## Activity
Copy every row below word for word, keeping each line as it stands.

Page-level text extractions

○ ○ ○ ○ ○

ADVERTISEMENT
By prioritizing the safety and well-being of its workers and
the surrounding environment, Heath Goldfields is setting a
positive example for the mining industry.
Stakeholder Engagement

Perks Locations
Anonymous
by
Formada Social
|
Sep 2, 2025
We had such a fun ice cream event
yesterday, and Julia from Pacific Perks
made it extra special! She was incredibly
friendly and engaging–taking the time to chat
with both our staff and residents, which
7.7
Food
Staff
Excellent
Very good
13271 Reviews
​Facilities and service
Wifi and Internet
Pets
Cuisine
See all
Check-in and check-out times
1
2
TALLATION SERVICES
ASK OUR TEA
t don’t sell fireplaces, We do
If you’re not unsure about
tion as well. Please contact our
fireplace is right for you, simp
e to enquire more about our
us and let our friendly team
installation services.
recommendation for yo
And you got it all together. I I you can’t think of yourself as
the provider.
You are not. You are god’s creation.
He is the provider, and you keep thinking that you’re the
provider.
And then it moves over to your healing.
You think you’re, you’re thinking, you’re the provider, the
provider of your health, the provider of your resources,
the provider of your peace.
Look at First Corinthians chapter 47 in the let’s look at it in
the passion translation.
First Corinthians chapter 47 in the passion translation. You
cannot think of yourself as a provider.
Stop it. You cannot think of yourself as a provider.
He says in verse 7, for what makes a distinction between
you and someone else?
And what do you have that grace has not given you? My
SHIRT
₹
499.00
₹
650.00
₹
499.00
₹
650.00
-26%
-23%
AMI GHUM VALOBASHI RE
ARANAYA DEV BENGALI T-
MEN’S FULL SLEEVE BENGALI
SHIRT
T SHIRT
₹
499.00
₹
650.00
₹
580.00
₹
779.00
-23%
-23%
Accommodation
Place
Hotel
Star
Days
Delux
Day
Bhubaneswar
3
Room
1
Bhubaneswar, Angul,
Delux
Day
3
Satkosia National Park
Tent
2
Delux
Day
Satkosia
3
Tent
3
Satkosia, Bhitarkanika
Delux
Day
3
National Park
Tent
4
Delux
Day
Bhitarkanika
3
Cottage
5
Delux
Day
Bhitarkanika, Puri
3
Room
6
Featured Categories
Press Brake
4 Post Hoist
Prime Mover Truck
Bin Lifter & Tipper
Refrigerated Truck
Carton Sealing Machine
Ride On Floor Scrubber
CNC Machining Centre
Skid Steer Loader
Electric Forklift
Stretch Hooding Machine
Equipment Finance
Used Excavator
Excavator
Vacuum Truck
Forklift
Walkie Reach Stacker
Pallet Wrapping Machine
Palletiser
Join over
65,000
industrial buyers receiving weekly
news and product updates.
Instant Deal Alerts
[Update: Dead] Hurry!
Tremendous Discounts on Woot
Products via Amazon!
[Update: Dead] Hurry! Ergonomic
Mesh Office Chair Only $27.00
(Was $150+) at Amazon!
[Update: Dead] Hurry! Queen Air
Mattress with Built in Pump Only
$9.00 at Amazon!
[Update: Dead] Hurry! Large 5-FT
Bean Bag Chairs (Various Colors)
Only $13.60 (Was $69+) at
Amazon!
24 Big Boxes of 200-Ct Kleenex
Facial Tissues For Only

○ ○ ○ ○ ○

## Output below
ADVERTISEMENT
By prioritizing the safety and well-being of its workers and
the surrounding environment, Heath Goldfields is setting a
positive example for the mining industry.
Stakeholder Engagement

Perks Locations
Anonymous
by
Formada Social
|
Sep 2, 2025
We had such a fun ice cream event
yesterday, and Julia from Pacific Perks
made it extra special! She was incredibly
friendly and engaging–taking the time to chat
with both our staff and residents, which
7.7
Food
Staff
Excellent
Very good
13271 Reviews
​Facilities and service
Wifi and Internet
Pets
Cuisine
See all
Check-in and check-out times
1
2
TALLATION SERVICES
ASK OUR TEA
t don’t sell fireplaces, We do
If you’re not unsure about
tion as well. Please contact our
fireplace is right for you, simp
e to enquire more about our
us and let our friendly team
installation services.
recommendation for yo
And you got it all together. I I you can’t think of yourself as
the provider.
You are not. You are god’s creation.
He is the provider, and you keep thinking that you’re the
provider.
And then it moves over to your healing.
You think you’re, you’re thinking, you’re the provider, the
provider of your health, the provider of your resources,
the provider of your peace.
Look at First Corinthians chapter 47 in the let’s look at it in
the passion translation.
First Corinthians chapter 47 in the passion translation. You
cannot think of yourself as a provider.
Stop it. You cannot think of yourself as a provider.
He says in verse 7, for what makes a distinction between
you and someone else?
And what do you have that grace has not given you? My
SHIRT
₹
499.00
₹
650.00
₹
499.00
₹
650.00
-26%
-23%
AMI GHUM VALOBASHI RE
ARANAYA DEV BENGALI T-
MEN’S FULL SLEEVE BENGALI
SHIRT
T SHIRT
₹
499.00
₹
650.00
₹
580.00
₹
779.00
-23%
-23%
Accommodation
Place
Hotel
Star
Days
Delux
Day
Bhubaneswar
3
Room
1
Bhubaneswar, Angul,
Delux
Day
3
Satkosia National Park
Tent
2
Delux
Day
Satkosia
3
Tent
3
Satkosia, Bhitarkanika
Delux
Day
3
National Park
Tent
4
Delux
Day
Bhitarkanika
3
Cottage
5
Delux
Day
Bhitarkanika, Puri
3
Room
6
Featured Categories
Press Brake
4 Post Hoist
Prime Mover Truck
Bin Lifter & Tipper
Refrigerated Truck
Carton Sealing Machine
Ride On Floor Scrubber
CNC Machining Centre
Skid Steer Loader
Electric Forklift
Stretch Hooding Machine
Equipment Finance
Used Excavator
Excavator
Vacuum Truck
Forklift
Walkie Reach Stacker
Pallet Wrapping Machine
Palletiser
Join over
65,000
industrial buyers receiving weekly
news and product updates.
Instant Deal Alerts
[Update: Dead] Hurry!
Tremendous Discounts on Woot
Products via Amazon!
[Update: Dead] Hurry! Ergonomic
Mesh Office Chair Only $27.00
(Was $150+) at Amazon!
[Update: Dead] Hurry! Queen Air
Mattress with Built in Pump Only
$9.00 at Amazon!
[Update: Dead] Hurry! Large 5-FT
Bean Bag Chairs (Various Colors)
Only $13.60 (Was $69+) at
Amazon!
24 Big Boxes of 200-Ct Kleenex
Facial Tissues For Only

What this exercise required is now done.